All other things being equal, yes, consistent is better than not. But really, it’s not difficult to add functions like BN_bin2bn_le() and BN_bn2bin_le() to OpenSSL which makes both kinds of on-the-wire encoding equally easy to implement. There is little benefit in carrying over an optimization from the days when the dominant platform for doing things on the Internet was Solaris running on Sparc CPUs. By far the most dominant hardware platforms today are Intel and ARM, and both of them are little-endian. No, ntohl() is not a resource-intensive operation, but to avoid needing it is better than to not avoid it. Also, calling this function (or macro) that was short-sighted. It assumed that everything on the network would be big-endian. It should have been called big2internal(). 

>> Both NSS and OpenSSL have a bignum library underlying ECC operations,
>> but I don't know how often that gets used in practice vs per curve
>> optimized implementations. But we're talking about swapping bytes in a
>> serialization function: it's a potential wart, but a small one. If we
>> do reverse endianness, then what SSH is already doing won't be
>> included.
>  Warts are ugly. And if small warts are not a concern then let's just
> leave SSH with a wart and everyone else can be wart-free.

converting from wire format to local format is always a wart. You can only be wart-free if you have a unified design for everything from the start.

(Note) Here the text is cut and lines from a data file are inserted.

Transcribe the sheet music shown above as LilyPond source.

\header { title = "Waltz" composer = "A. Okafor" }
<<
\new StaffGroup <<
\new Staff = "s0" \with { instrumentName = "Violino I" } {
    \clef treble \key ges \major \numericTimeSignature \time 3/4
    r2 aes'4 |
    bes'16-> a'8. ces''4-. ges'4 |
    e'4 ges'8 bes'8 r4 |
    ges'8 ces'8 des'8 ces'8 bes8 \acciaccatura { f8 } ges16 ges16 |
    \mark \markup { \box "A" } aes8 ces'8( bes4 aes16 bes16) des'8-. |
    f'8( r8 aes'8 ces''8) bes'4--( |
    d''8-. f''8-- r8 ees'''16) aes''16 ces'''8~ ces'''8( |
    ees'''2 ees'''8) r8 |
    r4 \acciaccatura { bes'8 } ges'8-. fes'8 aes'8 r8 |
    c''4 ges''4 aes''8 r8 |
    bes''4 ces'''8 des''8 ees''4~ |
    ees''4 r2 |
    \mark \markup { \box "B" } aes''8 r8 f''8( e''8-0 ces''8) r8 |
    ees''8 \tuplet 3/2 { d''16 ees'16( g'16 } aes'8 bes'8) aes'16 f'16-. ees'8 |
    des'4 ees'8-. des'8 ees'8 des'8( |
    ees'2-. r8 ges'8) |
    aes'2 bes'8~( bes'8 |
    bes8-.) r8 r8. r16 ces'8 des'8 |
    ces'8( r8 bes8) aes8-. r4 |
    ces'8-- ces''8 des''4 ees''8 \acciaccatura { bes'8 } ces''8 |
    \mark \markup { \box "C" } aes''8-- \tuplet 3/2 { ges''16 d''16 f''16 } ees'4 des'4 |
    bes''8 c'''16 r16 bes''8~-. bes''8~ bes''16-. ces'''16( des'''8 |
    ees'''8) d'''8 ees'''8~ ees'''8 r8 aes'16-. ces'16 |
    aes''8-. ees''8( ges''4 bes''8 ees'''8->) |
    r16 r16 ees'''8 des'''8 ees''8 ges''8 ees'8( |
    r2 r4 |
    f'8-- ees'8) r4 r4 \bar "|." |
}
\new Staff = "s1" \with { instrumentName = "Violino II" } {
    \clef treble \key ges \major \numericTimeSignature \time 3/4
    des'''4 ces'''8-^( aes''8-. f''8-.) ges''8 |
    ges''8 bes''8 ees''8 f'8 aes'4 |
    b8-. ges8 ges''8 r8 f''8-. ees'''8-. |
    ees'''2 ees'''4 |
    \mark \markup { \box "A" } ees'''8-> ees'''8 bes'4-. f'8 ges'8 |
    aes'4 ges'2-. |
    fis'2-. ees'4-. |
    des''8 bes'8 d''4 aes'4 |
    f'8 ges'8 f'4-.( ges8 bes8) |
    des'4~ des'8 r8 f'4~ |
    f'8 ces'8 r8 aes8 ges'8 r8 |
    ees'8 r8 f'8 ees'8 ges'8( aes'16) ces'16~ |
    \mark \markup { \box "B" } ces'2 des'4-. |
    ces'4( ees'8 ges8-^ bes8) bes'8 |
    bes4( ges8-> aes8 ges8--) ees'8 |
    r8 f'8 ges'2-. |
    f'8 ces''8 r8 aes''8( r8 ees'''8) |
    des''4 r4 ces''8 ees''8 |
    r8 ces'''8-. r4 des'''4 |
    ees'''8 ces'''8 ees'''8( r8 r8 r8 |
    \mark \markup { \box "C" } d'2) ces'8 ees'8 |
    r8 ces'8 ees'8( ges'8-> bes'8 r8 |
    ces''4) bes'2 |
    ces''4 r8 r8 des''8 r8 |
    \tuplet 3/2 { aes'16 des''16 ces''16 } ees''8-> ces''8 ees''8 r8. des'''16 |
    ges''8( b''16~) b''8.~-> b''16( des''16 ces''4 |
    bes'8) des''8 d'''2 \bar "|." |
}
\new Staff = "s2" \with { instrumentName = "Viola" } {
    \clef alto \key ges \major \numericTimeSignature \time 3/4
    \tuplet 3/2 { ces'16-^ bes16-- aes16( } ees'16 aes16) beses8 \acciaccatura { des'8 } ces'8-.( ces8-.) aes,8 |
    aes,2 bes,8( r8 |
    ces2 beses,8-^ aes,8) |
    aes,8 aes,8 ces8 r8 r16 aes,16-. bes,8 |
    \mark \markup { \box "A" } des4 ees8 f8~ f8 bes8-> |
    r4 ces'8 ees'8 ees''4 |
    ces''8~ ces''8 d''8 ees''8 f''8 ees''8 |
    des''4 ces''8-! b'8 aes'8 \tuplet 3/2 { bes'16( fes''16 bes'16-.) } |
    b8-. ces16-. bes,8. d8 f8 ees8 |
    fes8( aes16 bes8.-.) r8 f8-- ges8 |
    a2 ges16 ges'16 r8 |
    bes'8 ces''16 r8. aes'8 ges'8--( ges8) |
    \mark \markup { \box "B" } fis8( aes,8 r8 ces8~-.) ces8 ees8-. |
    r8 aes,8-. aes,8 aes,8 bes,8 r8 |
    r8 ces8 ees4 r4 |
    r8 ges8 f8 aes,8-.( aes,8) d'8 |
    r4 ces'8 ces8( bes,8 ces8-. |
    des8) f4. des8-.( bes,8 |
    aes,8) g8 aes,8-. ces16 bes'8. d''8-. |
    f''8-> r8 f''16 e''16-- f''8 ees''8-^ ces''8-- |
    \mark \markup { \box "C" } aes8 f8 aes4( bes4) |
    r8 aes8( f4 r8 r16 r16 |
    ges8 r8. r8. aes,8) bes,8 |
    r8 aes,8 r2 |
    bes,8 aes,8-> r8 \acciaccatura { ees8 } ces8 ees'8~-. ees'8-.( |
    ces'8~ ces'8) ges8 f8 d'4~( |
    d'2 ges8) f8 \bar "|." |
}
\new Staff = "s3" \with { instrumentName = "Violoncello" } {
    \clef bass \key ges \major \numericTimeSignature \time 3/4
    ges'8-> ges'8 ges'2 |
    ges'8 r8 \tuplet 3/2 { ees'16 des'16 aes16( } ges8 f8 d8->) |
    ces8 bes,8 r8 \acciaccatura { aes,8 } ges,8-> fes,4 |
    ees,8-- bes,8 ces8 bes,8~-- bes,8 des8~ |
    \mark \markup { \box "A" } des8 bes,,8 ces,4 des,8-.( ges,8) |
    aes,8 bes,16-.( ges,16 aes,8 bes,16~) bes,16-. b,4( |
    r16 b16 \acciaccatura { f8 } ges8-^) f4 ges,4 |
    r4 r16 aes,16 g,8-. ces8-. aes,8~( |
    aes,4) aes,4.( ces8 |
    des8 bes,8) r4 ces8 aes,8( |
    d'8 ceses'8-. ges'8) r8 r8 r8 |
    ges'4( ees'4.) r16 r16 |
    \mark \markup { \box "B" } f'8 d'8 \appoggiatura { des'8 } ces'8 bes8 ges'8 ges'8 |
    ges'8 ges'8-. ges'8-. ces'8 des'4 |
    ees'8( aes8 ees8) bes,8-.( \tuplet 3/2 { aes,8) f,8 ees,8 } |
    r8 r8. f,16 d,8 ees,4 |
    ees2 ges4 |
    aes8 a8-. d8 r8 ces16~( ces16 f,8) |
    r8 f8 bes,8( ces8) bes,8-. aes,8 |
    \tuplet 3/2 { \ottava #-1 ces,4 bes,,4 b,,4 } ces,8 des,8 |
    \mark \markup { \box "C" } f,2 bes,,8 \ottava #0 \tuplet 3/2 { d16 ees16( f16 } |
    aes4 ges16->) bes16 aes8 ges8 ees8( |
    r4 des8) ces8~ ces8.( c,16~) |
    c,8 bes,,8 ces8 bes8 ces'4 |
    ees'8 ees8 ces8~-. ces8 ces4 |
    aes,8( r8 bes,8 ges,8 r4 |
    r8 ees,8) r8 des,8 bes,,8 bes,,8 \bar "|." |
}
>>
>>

That’s not the way the Internet came to be as evidenced by the fact that we’re still writing RFCs. There are warts everywhere, and this one doesn’t make it worse.

>> The fact that actual developers making actual projects don't consider
>> this a problem should register.
>  Well this actual developer making actual projects considers this a
> problem. The argument from Rich is that he's OK with curve25519
> being a special case because of he wants to interop with some existing
> implementations. And I guess that's the difference. Aside from SSH
> (which will have "a potential ward, but a small one") I don't see
> a large number of protocols implemented with this format that
> make this change compelling.

In a 3-month project to add curve25519, this represents less than an hour of extra work. It’s in the noise.